This week, Gulfport Energy reported a dramatic increase in its end-of-year proved natural gas reserves, mostly in the Utica shale formation. The Oklahoma-based company operates four rigs and has drilled over 150 wells in Ohio. However, Gulfport also indicated that it had to seek out additional transportation means due to delays in the Rover Pipeline approval process:
Gulfport also reported that it has arranged transport of additional natural gas from November 2016 through March 2017 because of delays in the ET Rover Pipeline across northern Ohio.
That $4.4 billion pipeline will be delayed by the Federal Energy Regulatory Commission’s review of the pipeline that would run 800 miles with various extensions into Pennsylvania and West Virginia.
It would run from Carroll County to Defiance in northwest Ohio. It would pass through parts of Wayne and Stark counties.
Initial plans called for construction to begin in early 2016 but the federal agency has said its review will continue through July.

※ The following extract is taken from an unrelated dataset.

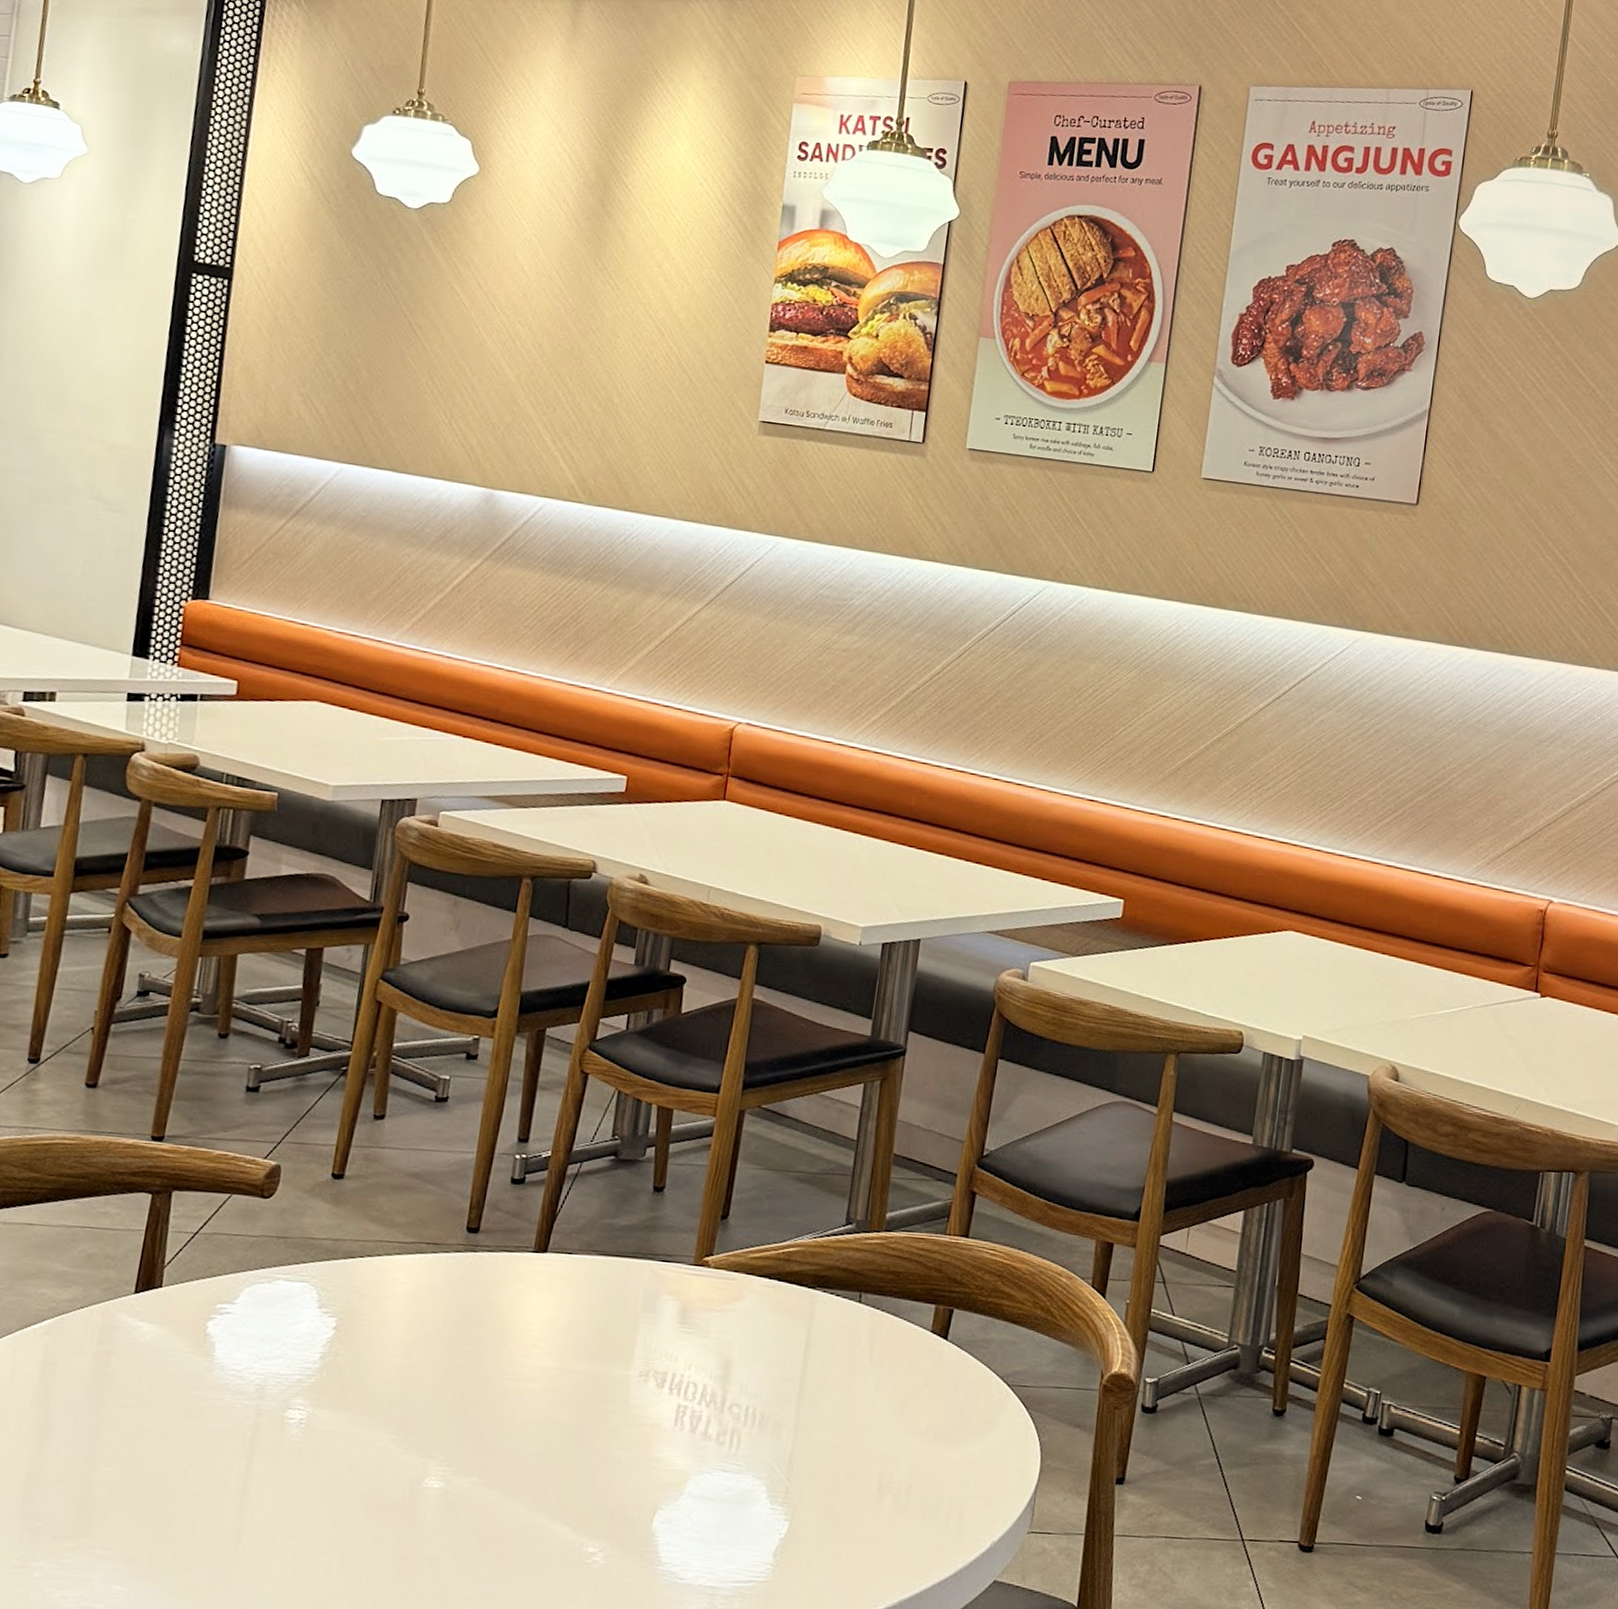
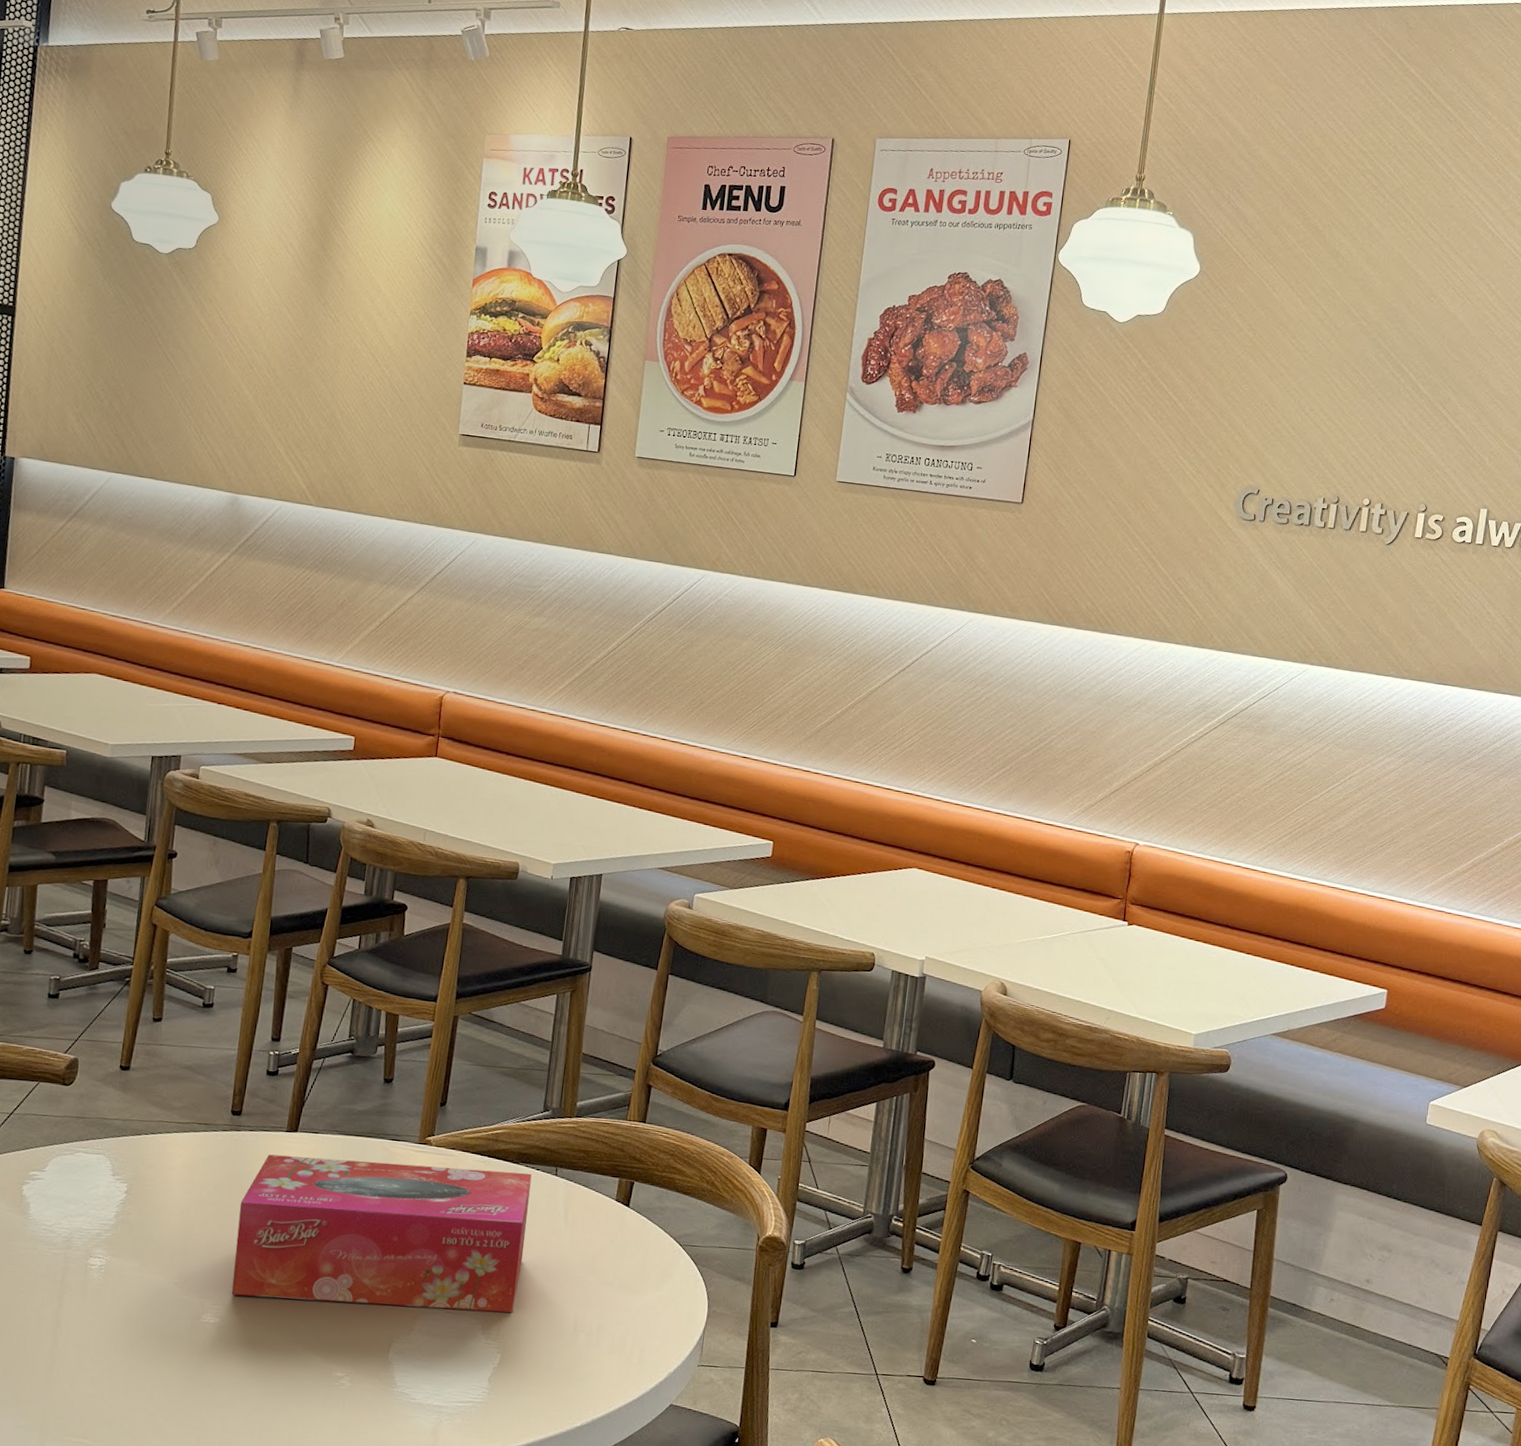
tissue box: none [460,1280,831,1471] -> present [231,1154,532,1313]

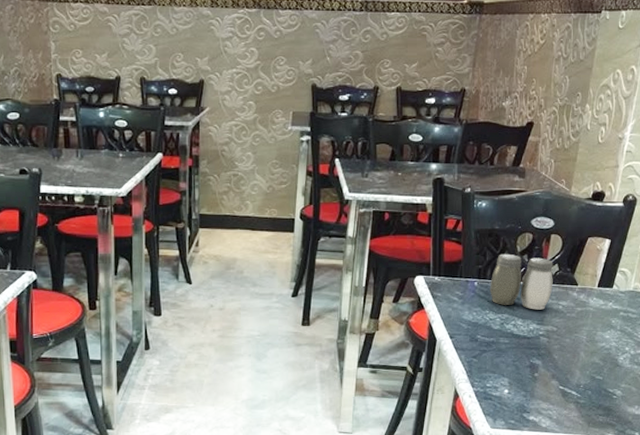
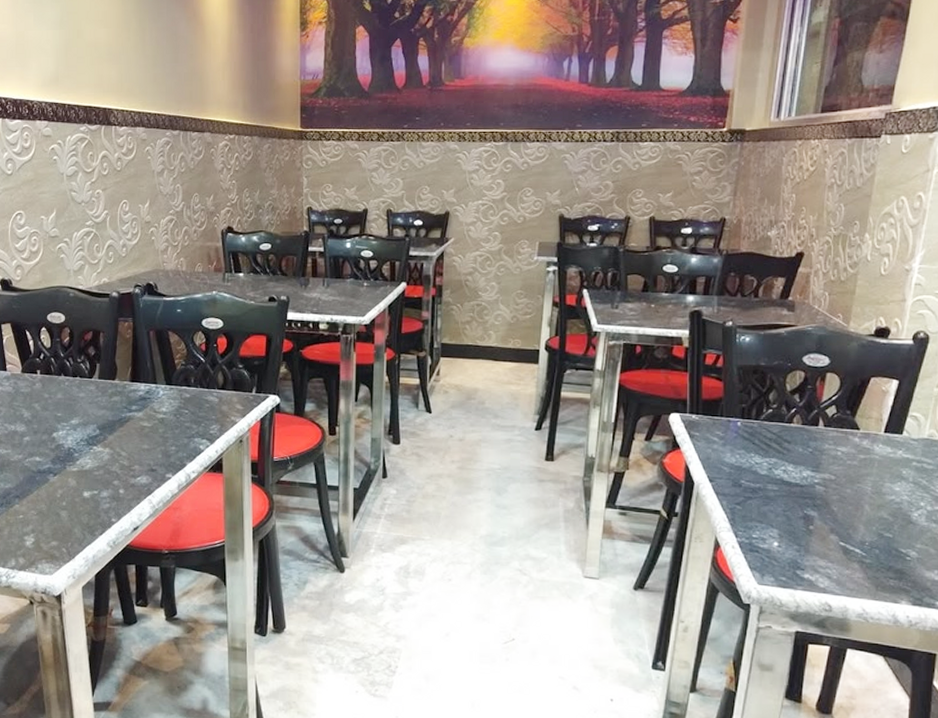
salt and pepper shaker: present [490,253,553,310] -> none [755,392,830,455]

The Coalition for the Expansion of Pipeline Infrastructure is encouraged by Gulfport’s production report – the company continues to make strides in accessing domestic energy sources. At the same time, Gulfport’s inability to transport these resources to market underscores the need for increased pipeline infrastructure. At a time when our nation stands to greatly benefit from increased access to our natural resources, the Federal Energy Commission should take every step to ensure an expedient review of projects like the Rover Pipeline that will enable widespread access.